DIRECTIONS — An exact transcription of the entries is required, with none of the pictures carried over.

DATA: Begin

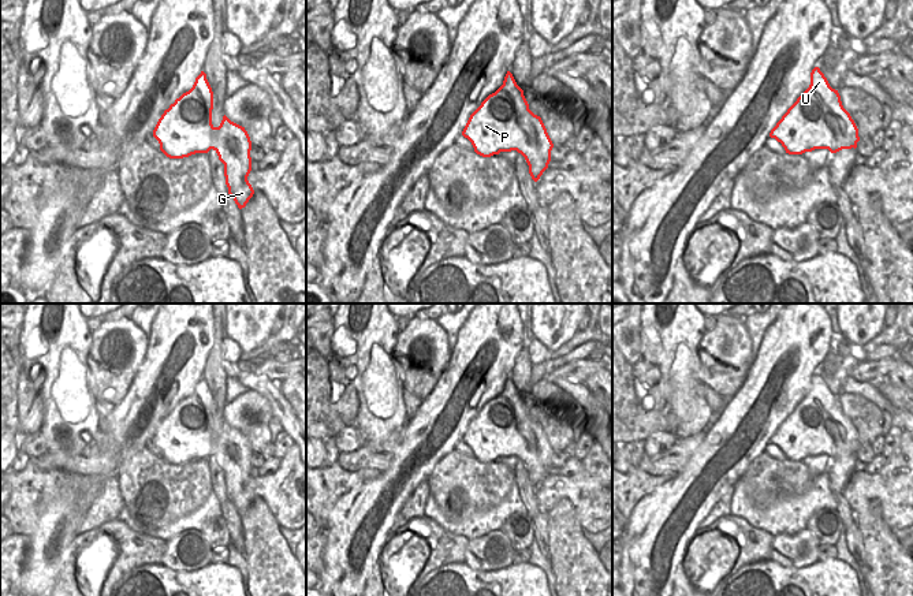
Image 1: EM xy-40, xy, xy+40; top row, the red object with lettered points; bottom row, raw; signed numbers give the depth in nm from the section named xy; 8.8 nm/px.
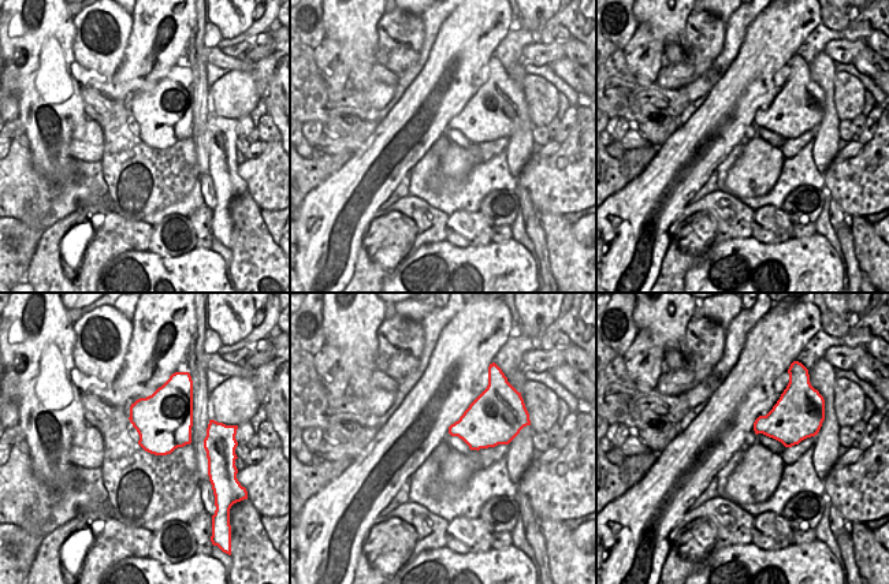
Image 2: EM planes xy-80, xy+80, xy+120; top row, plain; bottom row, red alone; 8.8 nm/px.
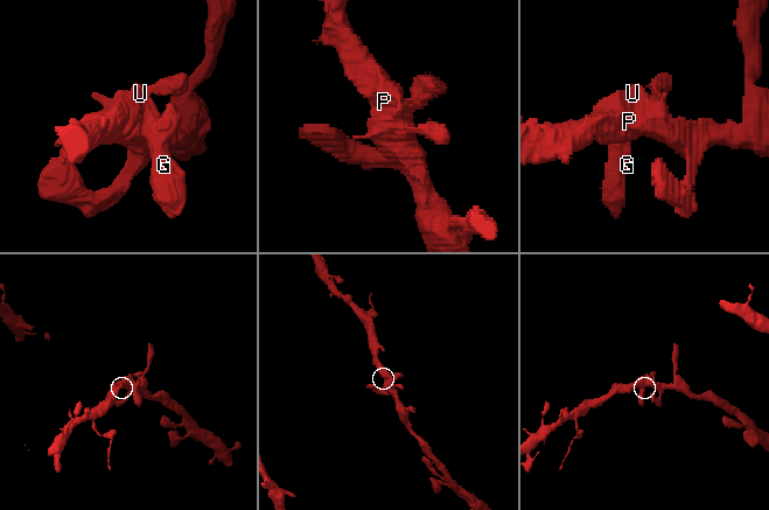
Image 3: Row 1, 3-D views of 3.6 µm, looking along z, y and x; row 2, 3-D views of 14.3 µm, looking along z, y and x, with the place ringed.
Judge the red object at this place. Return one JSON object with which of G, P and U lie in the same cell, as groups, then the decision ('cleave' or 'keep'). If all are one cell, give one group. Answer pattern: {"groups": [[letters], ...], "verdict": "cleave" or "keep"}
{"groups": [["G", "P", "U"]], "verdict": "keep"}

DATA: End

RESULT OF THIS TASK —
Image 1: EM xy-40, xy, xy+40; top row, the red object with lettered points; bottom row, raw; signed numbers give the depth in nm from the section named xy; 8.8 nm/px.
Image 2: EM planes xy-80, xy+80, xy+120; top row, plain; bottom row, red alone; 8.8 nm/px.
Image 3: Row 1, 3-D views of 3.6 µm, looking along z, y and x; row 2, 3-D views of 14.3 µm, looking along z, y and x, with the place ringed.
Judge the red object at this place. Return one JSON object with which of G, P and U lie in the same cell, as groups, then the decision ('cleave' or 'keep'). If all are one cell, give one group. Answer pattern: {"groups": [[letters], ...], "verdict": "cleave" or "keep"}
{"groups": [["G", "P", "U"]], "verdict": "keep"}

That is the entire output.